Assim como eu, que devo partir na direção do dia.
            Se a lua é cheia, minguante ou meia, passa rente ao telhado e lança raios fugidios sobre a vidraça. Afasto o tule, deixo-me seduzir. Leitoso e cálido, lá está o pedaço de queijo pendurado no céu. Miro, admiro feito um lunático.  Vou buscar uma taça de vinho para enquadrar melhor essa imagem de filme noir. As pegadas do dia, fortemente impressas na memória remanescente do trabalho, vão ficando para trás. Caminho por uma trilha de estrelas, visito astros nunca dantes explorados. O buquê tânico e ligeiramente ácido do vinho me transporta para a imensidão do céu, onde as Três Marias piscam como isqueirinhos bics... 
            - Pai!
            - O quê?
            - A professora de canto não pode mais vir. Ela vai partir de volta ao Japão.
            - Há de haver outra, não? A senhora Mieko tem de fato um sotaque...
            - Não faz nenhuma diferença. Técnica vocal não tem nada a ver com o idioma!
            - Por que você não experimenta cantar em tupi-guarani?
            As manhãs estão quentes, as tardes idem, as noites um torpor. Parece que outubro se esqueceu que é o mês das chuvas que matam a sede do campo e fazem florir a primavera. Sinto falta da sinfonia da natureza, das rajadas de vento sacudindo a janela e assoviando no corredor. São os dias mais felizes do ano, exatamente quando no céu as trovoadas anunciam as tempestades e os passarinhos fogem para a copa das árvores altas em busca de proteção. Os pingos densos, grossos como cordas, atingem a parede, o piso encimentado, as telhas e o vidro por trás do tule. O spray de água açoita a gentil morada, a enxurrada corre para o ralo, raios descem tortuosos e precipitam-se entre os picos das montanhas em frente.
No entanto, agora o ar está seco como um deserto.
            Devo recitar Nam myoho renge kyo. Todos devemos recitar mantras, ave-marias, bater tambores, dançar a dança da chuva. Esquecer nossa vã civilidade.

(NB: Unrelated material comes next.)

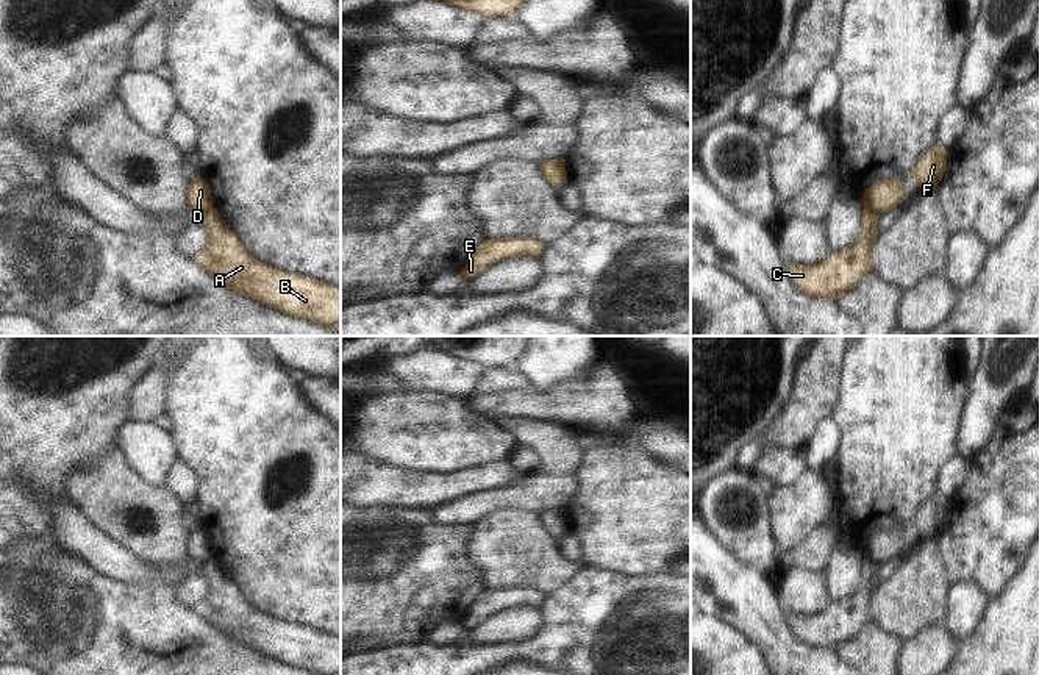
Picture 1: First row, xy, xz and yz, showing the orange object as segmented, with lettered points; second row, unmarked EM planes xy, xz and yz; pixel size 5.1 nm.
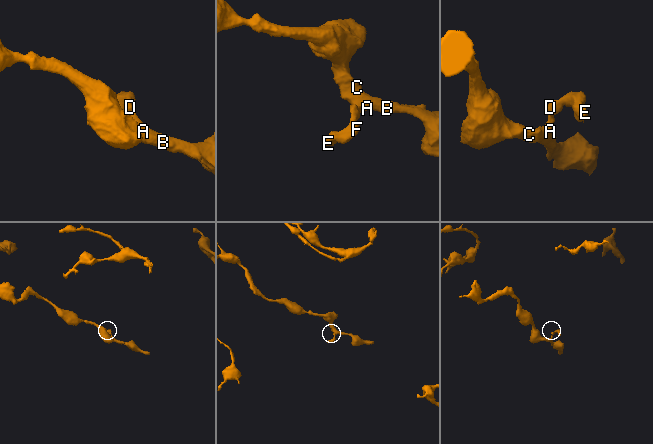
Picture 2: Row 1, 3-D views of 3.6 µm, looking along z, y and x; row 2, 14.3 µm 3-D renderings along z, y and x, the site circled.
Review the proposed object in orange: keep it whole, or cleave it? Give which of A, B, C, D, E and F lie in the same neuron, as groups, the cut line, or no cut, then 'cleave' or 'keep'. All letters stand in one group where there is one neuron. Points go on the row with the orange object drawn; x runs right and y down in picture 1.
groups A B C / D E F; cut yz (863, 205), (878, 214); cleave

Até que as nuvens se convertam ao habitual negro carregado, até que a água jorre com intensidade sobre a casa, sobre a cidade, sobre o país, até que a janela de esquadria de ferro, caixilho enferrujado e basculante torpe veja-se fechada para que o quarto não se molhe.
 Esperando a chuva, não arredarei pé daqui.

©
Abrão Brito Lacerda
09 03 18

Comentários

  1. ah;;num acredito..1/2 hora a digitar umas palavras e não salvou uma...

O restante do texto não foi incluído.